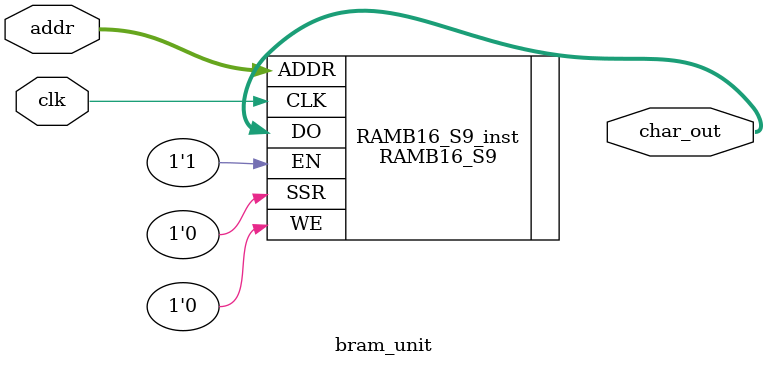
<source format=v>
`timescale 1ns / 1ps
module bram_unit (clk,char_out,addr);
input clk;
output [7:0] char_out;
input [10:0] addr;

   RAMB16_S9 #(
      .INIT(9'h000),  // Value of output RAM registers at startup
      .SRVAL(9'h000), // Output value upon SSR assertion
      .WRITE_MODE("WRITE_FIRST"), // WRITE_FIRST, READ_FIRST or NO_CHANGE

      //Message as follows -> ABCDEFGHIJKLMNOP <next line> abcdefghijklmno(cursor)
		//The 00s inbetween the first line and the second are the non displayed characters
      .INIT_00(256'hFF_6F_6E_6D_6C_6B_6A_69_68_67_66_65_64_63_62_61_50_4F_4E_4D_4C_4B_4A_49_48_47_46_45_44_43_42_41),
      .INIT_01(256'h00_00_00_00_00_00_00_00_00_00_00_00_00_00_00_00_00_00_00_00_00_00_00_00_00_00_00_00_00_00_00_00)
   ) RAMB16_S9_inst (
      .DO(char_out),      // 8-bit Data Output
      .ADDR(addr),  // 11-bit Address Input
      .CLK(clk),    // Clock
      .EN(1'b1),      // RAM Enable Input
      .SSR(1'b0),    // Synchronous Set/Reset Input
      .WE(1'b0)       // Write Enable Input
   );

endmodule

</source>
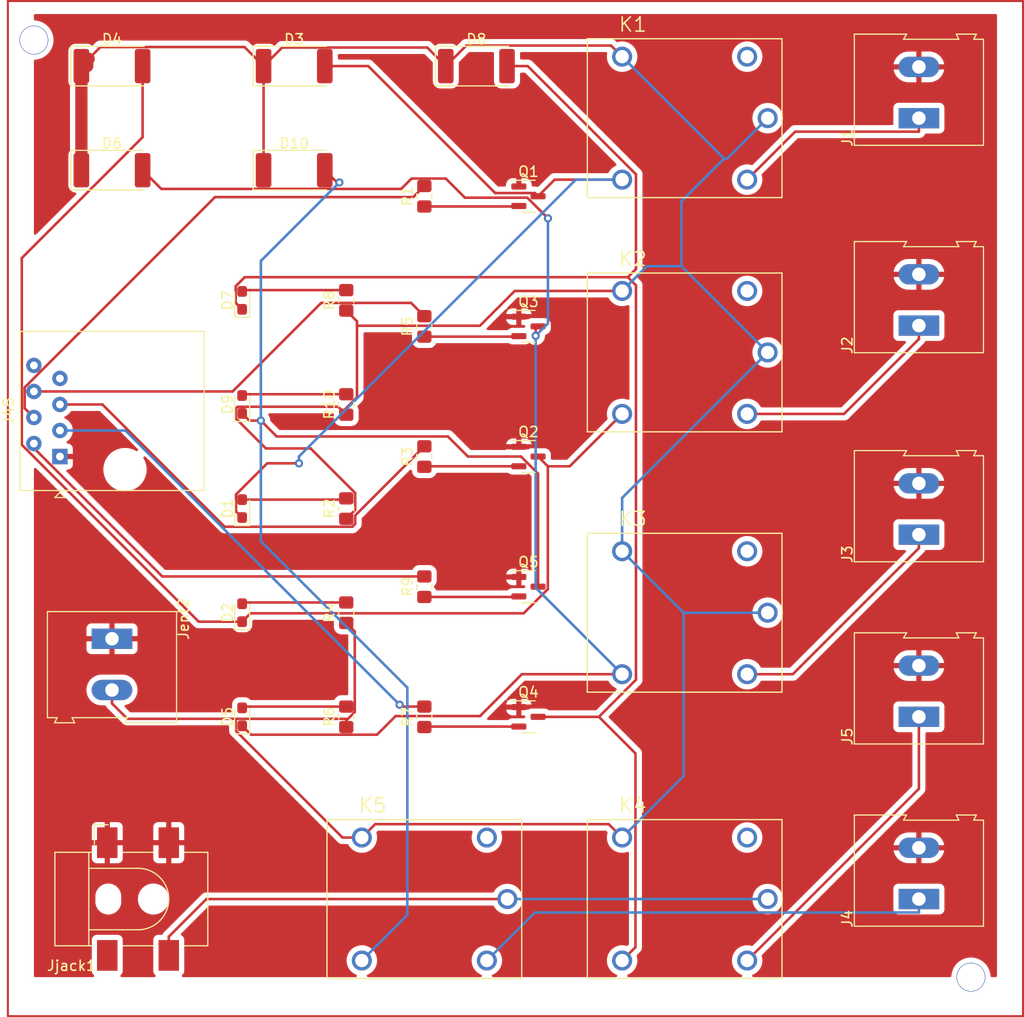
<source format=kicad_pcb>
(kicad_pcb (version 20211014) (generator pcbnew)

  (general
    (thickness 1.6)
  )

  (paper "A4")
  (layers
    (0 "F.Cu" signal)
    (31 "B.Cu" signal)
    (32 "B.Adhes" user "B.Adhesive")
    (33 "F.Adhes" user "F.Adhesive")
    (34 "B.Paste" user)
    (35 "F.Paste" user)
    (36 "B.SilkS" user "B.Silkscreen")
    (37 "F.SilkS" user "F.Silkscreen")
    (38 "B.Mask" user)
    (39 "F.Mask" user)
    (40 "Dwgs.User" user "User.Drawings")
    (41 "Cmts.User" user "User.Comments")
    (42 "Eco1.User" user "User.Eco1")
    (43 "Eco2.User" user "User.Eco2")
    (44 "Edge.Cuts" user)
    (45 "Margin" user)
    (46 "B.CrtYd" user "B.Courtyard")
    (47 "F.CrtYd" user "F.Courtyard")
    (48 "B.Fab" user)
    (49 "F.Fab" user)
    (50 "User.1" user)
    (51 "User.2" user)
    (52 "User.3" user)
    (53 "User.4" user)
    (54 "User.5" user)
    (55 "User.6" user)
    (56 "User.7" user)
    (57 "User.8" user)
    (58 "User.9" user)
  )

  (setup
    (pad_to_mask_clearance 0)
    (pcbplotparams
      (layerselection 0x00010fc_ffffffff)
      (disableapertmacros false)
      (usegerberextensions false)
      (usegerberattributes true)
      (usegerberadvancedattributes true)
      (creategerberjobfile true)
      (svguseinch false)
      (svgprecision 6)
      (excludeedgelayer true)
      (plotframeref false)
      (viasonmask false)
      (mode 1)
      (useauxorigin false)
      (hpglpennumber 1)
      (hpglpenspeed 20)
      (hpglpendiameter 15.000000)
      (dxfpolygonmode true)
      (dxfimperialunits true)
      (dxfusepcbnewfont true)
      (psnegative false)
      (psa4output false)
      (plotreference true)
      (plotvalue true)
      (plotinvisibletext false)
      (sketchpadsonfab false)
      (subtractmaskfromsilk false)
      (outputformat 1)
      (mirror false)
      (drillshape 1)
      (scaleselection 1)
      (outputdirectory "")
    )
  )

  (net 0 "")
  (net 1 "Net-(D1-Pad1)")
  (net 2 "Net-(D1-Pad2)")
  (net 3 "Net-(D2-Pad1)")
  (net 4 "Net-(D2-Pad2)")
  (net 5 "Net-(D5-Pad1)")
  (net 6 "Net-(D5-Pad2)")
  (net 7 "Net-(D7-Pad1)")
  (net 8 "Net-(D7-Pad2)")
  (net 9 "Net-(D10-Pad2)")
  (net 10 "Net-(D9-Pad2)")
  (net 11 "Net-(J1-Pad1)")
  (net 12 "GNDA")
  (net 13 "Net-(J2-Pad1)")
  (net 14 "Net-(J3-Pad1)")
  (net 15 "Net-(J4-Pad1)")
  (net 16 "Net-(J5-Pad1)")
  (net 17 "/ElectroV_Potencia/VCC_12")
  (net 18 "unconnected-(K1-PadNC)")
  (net 19 "unconnected-(K2-PadNC)")
  (net 20 "unconnected-(K3-PadNC)")
  (net 21 "unconnected-(K4-PadNC)")
  (net 22 "unconnected-(K5-PadNC)")
  (net 23 "Net-(Q1-Pad2)")
  (net 24 "Net-(Q2-Pad2)")
  (net 25 "Net-(Q3-Pad2)")
  (net 26 "Net-(Q4-Pad2)")
  (net 27 "Net-(Q5-Pad2)")
  (net 28 "/Potencia_Boma/Cb_1")
  (net 29 "/Potencia_Boma/Cb_2")
  (net 30 "/Potencia_Boma/Cb_3")
  (net 31 "/ElectroV_Potencia/Ev_1")
  (net 32 "/ElectroV_Potencia/Ev_2")
  (net 33 "unconnected-(J45-Pad7)")
  (net 34 "unconnected-(J45-Pad8)")
  (net 35 "/ElectroV_Potencia/VCC_5")

  (footprint "LED_SMD:LED_0603_1608Metric_Pad1.05x0.95mm_HandSolder" (layer "F.Cu") (at 55.88 53.34 90))

  (footprint "Connector_BarrelJack:BarrelJack_CLIFF_FC681465S_SMT_Horizontal" (layer "F.Cu") (at 45.72 111.76))

  (footprint "JQC-3F-1C:RELAY_JQC-3F-1C-24VDC" (layer "F.Cu") (at 99.06 35.56))

  (footprint "TerminalBlock:TerminalBlock_Altech_AK300-2_P5.00mm" (layer "F.Cu") (at 43.18 86.36 -90))

  (footprint "Resistor_SMD:R_0805_2012Metric_Pad1.20x1.40mm_HandSolder" (layer "F.Cu") (at 66.04 53.34 90))

  (footprint "LED_SMD:LED_0603_1608Metric_Pad1.05x0.95mm_HandSolder" (layer "F.Cu") (at 55.88 93.98 90))

  (footprint "TerminalBlock:TerminalBlock_Altech_AK300-2_P5.00mm" (layer "F.Cu") (at 121.92 55.8 90))

  (footprint "Resistor_SMD:R_0805_2012Metric_Pad1.20x1.40mm_HandSolder" (layer "F.Cu") (at 73.66 68.58 90))

  (footprint "Package_TO_SOT_SMD:SOT-23" (layer "F.Cu") (at 83.82 68.58))

  (footprint "TerminalBlock:TerminalBlock_Altech_AK300-2_P5.00mm" (layer "F.Cu") (at 121.92 76.2 90))

  (footprint "Package_TO_SOT_SMD:SOT-23" (layer "F.Cu") (at 83.82 43.18))

  (footprint "JQC-3F-1C:RELAY_JQC-3F-1C-24VDC" (layer "F.Cu") (at 73.66 111.76))

  (footprint "Connector_RJ:RJ45_Amphenol_54602-x08_Horizontal" (layer "F.Cu") (at 38.1 68.58 90))

  (footprint "JQC-3F-1C:RELAY_JQC-3F-1C-24VDC" (layer "F.Cu") (at 99.06 58.42))

  (footprint "Resistor_SMD:R_0805_2012Metric_Pad1.20x1.40mm_HandSolder" (layer "F.Cu") (at 66.04 93.98 90))

  (footprint "TerminalBlock:TerminalBlock_Altech_AK300-2_P5.00mm" (layer "F.Cu") (at 121.92 93.98 90))

  (footprint "Resistor_SMD:R_0805_2012Metric_Pad1.20x1.40mm_HandSolder" (layer "F.Cu") (at 73.66 93.98 90))

  (footprint "Diode_SMD:D_2512_6332Metric_Pad1.52x3.35mm_HandSolder" (layer "F.Cu") (at 60.96 40.64))

  (footprint "Resistor_SMD:R_0805_2012Metric_Pad1.20x1.40mm_HandSolder" (layer "F.Cu") (at 73.66 43.18 90))

  (footprint "Diode_SMD:D_2512_6332Metric_Pad1.52x3.35mm_HandSolder" (layer "F.Cu") (at 78.74 30.48))

  (footprint "Resistor_SMD:R_0805_2012Metric_Pad1.20x1.40mm_HandSolder" (layer "F.Cu") (at 73.66 81.28 90))

  (footprint "LED_SMD:LED_0603_1608Metric_Pad1.05x0.95mm_HandSolder" (layer "F.Cu") (at 55.88 83.82 90))

  (footprint "JQC-3F-1C:RELAY_JQC-3F-1C-24VDC" (layer "F.Cu") (at 99.06 83.82))

  (footprint "TerminalBlock:TerminalBlock_Altech_AK300-2_P5.00mm" (layer "F.Cu") (at 121.92 111.76 90))

  (footprint "Package_TO_SOT_SMD:SOT-23" (layer "F.Cu") (at 83.82 93.98))

  (footprint "Package_TO_SOT_SMD:SOT-23" (layer "F.Cu") (at 83.82 55.88))

  (footprint "Resistor_SMD:R_0805_2012Metric_Pad1.20x1.40mm_HandSolder" (layer "F.Cu") (at 66.04 83.82 90))

  (footprint "TerminalBlock:TerminalBlock_Altech_AK300-2_P5.00mm" (layer "F.Cu") (at 121.92 35.56 90))

  (footprint "Diode_SMD:D_2512_6332Metric_Pad1.52x3.35mm_HandSolder" (layer "F.Cu") (at 60.96 30.48))

  (footprint "Resistor_SMD:R_0805_2012Metric_Pad1.20x1.40mm_HandSolder" (layer "F.Cu") (at 66.04 73.66 90))

  (footprint "JQC-3F-1C:RELAY_JQC-3F-1C-24VDC" (layer "F.Cu") (at 99.06 111.76))

  (footprint "Diode_SMD:D_2512_6332Metric_Pad1.52x3.35mm_HandSolder" (layer "F.Cu") (at 43.18 40.64))

  (footprint "LED_SMD:LED_0603_1608Metric_Pad1.05x0.95mm_HandSolder" (layer "F.Cu") (at 55.88 63.5 90))

  (footprint "LED_SMD:LED_0603_1608Metric_Pad1.05x0.95mm_HandSolder" (layer "F.Cu") (at 55.88 73.66 90))

  (footprint "Resistor_SMD:R_0805_2012Metric_Pad1.20x1.40mm_HandSolder" (layer "F.Cu") (at 73.66 55.88 90))

  (footprint "Diode_SMD:D_2512_6332Metric_Pad1.52x3.35mm_HandSolder" (layer "F.Cu") (at 43.18 30.48))

  (footprint "Resistor_SMD:R_0805_2012Metric_Pad1.20x1.40mm_HandSolder" (layer "F.Cu") (at 66.04 63.5 90))

  (footprint "Package_TO_SOT_SMD:SOT-23" (layer "F.Cu") (at 83.82 81.28))

  (gr_rect (start 33.02 24.13) (end 132.08 123.19) (layer "F.Cu") (width 0.2) (fill none) (tstamp a69158da-f21f-4ad0-aa01-aa7cf6152bac))

  (via (at 35.56 27.94) (size 2.8) (drill 2.7) (layers "F.Cu" "B.Cu") (free) (net 0) (tstamp 2f64dff4-bdb6-4b61-8e2e-3fffef5b0707))
  (via (at 127 119.38) (size 2.8) (drill 2.7) (layers "F.Cu" "B.Cu") (free) (net 0) (tstamp 30b32765-0f3d-4c26-bea9-c65404b37630))
  (segment (start 63.9475 30.48) (end 68.1873 30.48) (width 0.25) (layer "F.Cu") (net 1) (tstamp 10427bbe-55ed-4e7a-a5e9-93941b34f384))
  (segment (start 55.279 72.2866) (end 58.3233 69.2423) (width 0.25) (layer "F.Cu") (net 1) (tstamp 15ee2e5b-e7a4-467a-886c-bb1ebe7a62af))
  (segment (start 55.279 73.934) (end 55.279 72.2866) (width 0.25) (layer "F.Cu") (net 1) (tstamp 3340ef8e-0bae-4e67-b479-d8fa738eedcc))
  (segment (start 68.1873 30.48) (end 80.5762 42.8689) (width 0.25) (layer "F.Cu") (net 1) (tstamp 3aad4c33-d973-45c2-a90f-978f299241fc))
  (segment (start 58.3233 69.2423) (end 61.4253 69.2423) (width 0.25) (layer "F.Cu") (net 1) (tstamp 546894bd-18f6-4dce-a6e0-330e9c0c6c2b))
  (segment (start 84.4464 42.8689) (end 84.7575 43.18) (width 0.25) (layer "F.Cu") (net 1) (tstamp 93cb5e67-2f61-43ae-bcae-e737250a1dc1))
  (segment (start 86.3775 41.56) (end 84.7575 43.18) (width 0.25) (layer "F.Cu") (net 1) (tstamp 99849d24-422b-40db-af85-2935183ca0b4))
  (segment (start 92.96 41.56) (end 86.3775 41.56) (width 0.25) (layer "F.Cu") (net 1) (tstamp b46a249d-d43e-43c7-852a-b31540b178dd))
  (segment (start 80.5762 42.8689) (end 84.4464 42.8689) (width 0.25) (layer "F.Cu") (net 1) (tstamp c9ca9ed4-be29-4481-9595-c6aca0cde278))
  (segment (start 55.88 74.535) (end 55.279 73.934) (width 0.25) (layer "F.Cu") (net 1) (tstamp e782c131-0c63-4e71-ac95-5c23598008fc))
  (via (at 61.4253 69.2423) (size 0.8) (drill 0.4) (layers "F.Cu" "B.Cu") (net 1) (tstamp c9df0e78-2638-4f78-b268-7b1536b11bae))
  (segment (start 88.4406 41.56) (end 92.96 41.56) (width 0.25) (layer "B.Cu") (net 1) (tstamp 106b808d-c067-44c8-a271-a0a11305b246))
  (segment (start 61.4253 68.5753) (end 88.4406 41.56) (width 0.25) (layer "B.Cu") (net 1) (tstamp 9588c508-cf6f-4646-92e5-a474cffbd600))
  (segment (start 61.4253 69.2423) (end 61.4253 68.5753) (width 0.25) (layer "B.Cu") (net 1) (tstamp 9795af92-8997-49f4-83a3-dd18e87a1e2e))
  (segment (start 65.915 72.785) (end 66.04 72.66) (width 0.25) (layer "F.Cu") (net 2) (tstamp 1cad2460-7815-4713-ad8d-cd71bcb65cae))
  (segment (start 55.88 72.785) (end 65.915 72.785) (width 0.25) (layer "F.Cu") (net 2) (tstamp 6ae5030f-0529-4973-91fa-fd7988f6a45e))
  (segment (start 34.3775 49.2075) (end 34.3775 67.4317) (width 0.25) (layer "F.Cu") (net 3) (tstamp 18b7edc2-69f7-40c8-b91b-83c6ca2ac6c3))
  (segment (start 87.8478 69.5322) (end 92.96 64.42) (width 0.25) (layer "F.Cu") (net 3) (tstamp 35674147-df65-4323-aca2-2d57213d8d4b))
  (segment (start 83.3491 83.879) (end 85.7097 81.5184) (width 0.25) (layer "F.Cu") (net 3) (tstamp 3753469a-0066-455b-90b6-628ea7a7c24a))
  (segment (start 34.3775 67.4317) (end 51.6408 84.695) (width 0.25) (layer "F.Cu") (net 3) (tstamp 485a98e9-3c44-45ac-aa63-c408feae7e42))
  (segment (start 51.6408 84.695) (end 55.88 84.695) (width 0.25) (layer "F.Cu") (net 3) (tstamp 5278cf9d-86fd-4e88-bbb6-2db8cdbd2c63))
  (segment (start 85.7097 81.5184) (end 85.7097 69.5322) (width 0.25) (layer "F.Cu") (net 3) (tstamp 54dd09d1-1744-4ef5-a8f0-a592185a7340))
  (segment (start 46.1675 37.4175) (end 34.3775 49.2075) (width 0.25) (layer "F.Cu") (net 3) (tstamp 5caf3f13-c467-48a0-8f06-bd8ae97a169f))
  (segment (start 85.7097 69.5322) (end 87.8478 69.5322) (width 0.25) (layer "F.Cu") (net 3) (tstamp 855fe6f7-d7c6-49be-9879-e8dec274a8e1))
  (segment (start 46.1675 30.48) (end 46.1675 37.4175) (width 0.25) (layer "F.Cu") (net 3) (tstamp ca5e98e4-7b72-44ae-99b1-1697bd9d281a))
  (segment (start 55.88 84.695) (end 56.696 83.879) (width 0.25) (layer "F.Cu") (net 3) (tstamp d61ff10a-40f2-459b-b596-e624ddc0d787))
  (segment (start 56.696 83.879) (end 83.3491 83.879) (width 0.25) (layer "F.Cu") (net 3) (tstamp eac977a4-b1cd-4204-8ea1-4780470c506c))
  (segment (start 84.7575 68.58) (end 85.7097 69.5322) (width 0.25) (layer "F.Cu") (net 3) (tstamp fc5fc2b4-27dc-49cb-b0af-4121d8f17954))
  (segment (start 66.04 82.82) (end 56.005 82.82) (width 0.25) (layer "F.Cu") (net 4) (tstamp 25304cc1-0967-4ebf-912c-e7fd0aa99037))
  (segment (start 56.005 82.82) (end 55.88 82.945) (width 0.25) (layer "F.Cu") (net 4) (tstamp 7286dbec-d689-48ec-82bc-5e7e07fa4594))
  (segment (start 70.8535 93.9064) (end 69.0386 95.7213) (width 0.25) (layer "F.Cu") (net 5) (tstamp 27e215a5-3860-49f4-9818-141ada4d3c5a))
  (segment (start 46.1675 40.64) (end 47.9925 42.465) (width 0.25) (layer "F.Cu") (net 5) (tstamp 37a4f1e2-2deb-46a4-b7cb-dbe455fcd0a0))
  (segment (start 92.96 89.82) (end 83.1793 89.82) (width 0.25) (layer "F.Cu") (net 5) (tstamp 4c29af56-f0b6-49b4-96fa-df2dc640a998))
  (segment (start 83.7071 43.3193) (end 85.721 45.3332) (width 0.25) (layer "F.Cu") (net 5) (t
... [244063 chars truncated]
</source>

◆ EXERCISE AIM ◆
Quote only the lines from the line containing "(segment (start 46.1675 40.64)" through the end of the entries, keeping the first and the last.

◆ OUTPUT BELOW ◆
  (segment (start 46.1675 40.64) (end 47.9925 42.465) (width 0.25) (layer "F.Cu") (net 5) (tstamp 37a4f1e2-2deb-46a4-b7cb-dbe455fcd0a0))
  (segment (start 92.96 89.82) (end 83.1793 89.82) (width 0.25) (layer "F.Cu") (net 5) (tstamp 4c29af56-f0b6-49b4-96fa-df2dc640a998))
  (segment (start 83.7071 43.3193) (end 85.721 45.3332) (width 0.25) (layer "F.Cu") (net 5) (t
... [244063 chars truncated]
</source>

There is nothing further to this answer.